Perhaps the Guardian believes readers have forgotten the attempted rush to war by the United States in the immediate aftermath of the chemical attacks in August of 2013 before any evidence was presented to the public. The only obstruction to US military intervention in Syria was not in the White House, but from a war-weary distrustful American public with doubts still lingering over them after similar claims were made before the invasion of Iraq. Both the Guardian’s narrative and the statements made by both the United States and Saudi Arabia appear solely for public consumption with the only exception being that the trip served as a reiteration of “the significance Washington placed on its “strong” ties with the world’s largest oil exporter.”
Obama’s trip, and the theater that accompanied it, was more a dressing for the joint failure of US-Saudi foreign policy in regards to both Syria and Iran. It was an attempt to reset the public narrative while doubling down on covert support for fighters in Syria and attempts to encircle and undermine Iran further. While assurances of America’s commitment to resolving the Syrian conflict are build on a foundation of alleged “human rights” concerns, the “promotion of democracy” and “freedom,” their strongest and most willing regional partner, Saudi Arabia is a land itself devoid of such concerns.

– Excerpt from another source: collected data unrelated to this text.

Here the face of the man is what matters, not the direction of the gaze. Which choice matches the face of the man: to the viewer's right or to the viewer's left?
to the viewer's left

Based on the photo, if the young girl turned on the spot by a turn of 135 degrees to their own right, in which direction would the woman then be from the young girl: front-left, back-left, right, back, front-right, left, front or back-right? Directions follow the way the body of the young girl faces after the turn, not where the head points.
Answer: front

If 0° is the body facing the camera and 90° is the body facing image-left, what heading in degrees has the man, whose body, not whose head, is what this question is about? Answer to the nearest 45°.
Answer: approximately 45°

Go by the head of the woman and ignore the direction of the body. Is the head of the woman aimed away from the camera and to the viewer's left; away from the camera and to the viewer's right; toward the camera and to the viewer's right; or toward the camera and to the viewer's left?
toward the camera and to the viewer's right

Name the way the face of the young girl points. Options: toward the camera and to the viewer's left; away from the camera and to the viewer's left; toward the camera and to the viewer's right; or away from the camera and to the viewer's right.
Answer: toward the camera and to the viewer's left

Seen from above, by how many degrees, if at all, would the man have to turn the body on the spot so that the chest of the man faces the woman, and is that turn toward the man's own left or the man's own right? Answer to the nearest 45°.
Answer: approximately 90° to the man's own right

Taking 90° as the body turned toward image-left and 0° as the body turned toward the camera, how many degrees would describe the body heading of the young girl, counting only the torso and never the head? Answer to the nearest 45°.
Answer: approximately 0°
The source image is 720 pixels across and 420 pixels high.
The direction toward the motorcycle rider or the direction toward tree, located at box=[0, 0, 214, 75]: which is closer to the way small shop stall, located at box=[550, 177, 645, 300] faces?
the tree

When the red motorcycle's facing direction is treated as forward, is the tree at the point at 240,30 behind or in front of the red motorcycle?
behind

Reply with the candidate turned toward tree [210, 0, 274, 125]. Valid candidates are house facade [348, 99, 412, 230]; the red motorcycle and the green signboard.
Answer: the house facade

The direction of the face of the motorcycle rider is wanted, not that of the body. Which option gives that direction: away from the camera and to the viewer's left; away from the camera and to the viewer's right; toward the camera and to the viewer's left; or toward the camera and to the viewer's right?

It is clear that principles drive neither America’s nor Saudi Arabia’s involvement in Syria, but rather self-serving geopolitical interests centered on both power and wealth.
Saudi Arabia Must Choose Between Reform & Rapprochement or Eventual Betrayal & Destruction
Saudi Arabia’s role as the “world’s largest oil exporter” is only one contributing factor to America’s bottomless hypocrisy regarding its relations with the Saudi Kingdom. While some would see US policy dictated by Saudi wealth, it is the regime’s precarious political existence both domestically and internationally, a key feature desired by hegemons when searching for vassal states, that primarily dictates US-Saudi relations. Saudi Arabia’s very existence depends on America’s continued support in terms of economics, defense, and even how the nation is perceived globally. While the West currently shelters Saudi Arabia from the international scrutiny it deserves, this can be changed at any time.
For the Saudis, to continue along this path is dangerous indeed, particularly as their American guarantor’s global influence begins to visibly wane. While it is easy for the current enemies of Saudi Arabia to undermine its stability by exposing the seemingly medieval society it presides over, (the potential exposure of it used by the West as perpetual blackmail) offering the autocratic regime a path toward reform and rapprochement might be more strategically sound. Likewise, Saudi Arabia’s acceptance of that path would appear to be of particularly sounder long-term planning.
Just as was the case with many of America’s other “allies” in the past, Saudi Arabia is a dictatorship awaiting its eventual dagger in the back. It must begin making preparations both for finding new allies, and for the eventual plunge of that dagger, a plunge continued obedience and collusion will only postpone at best.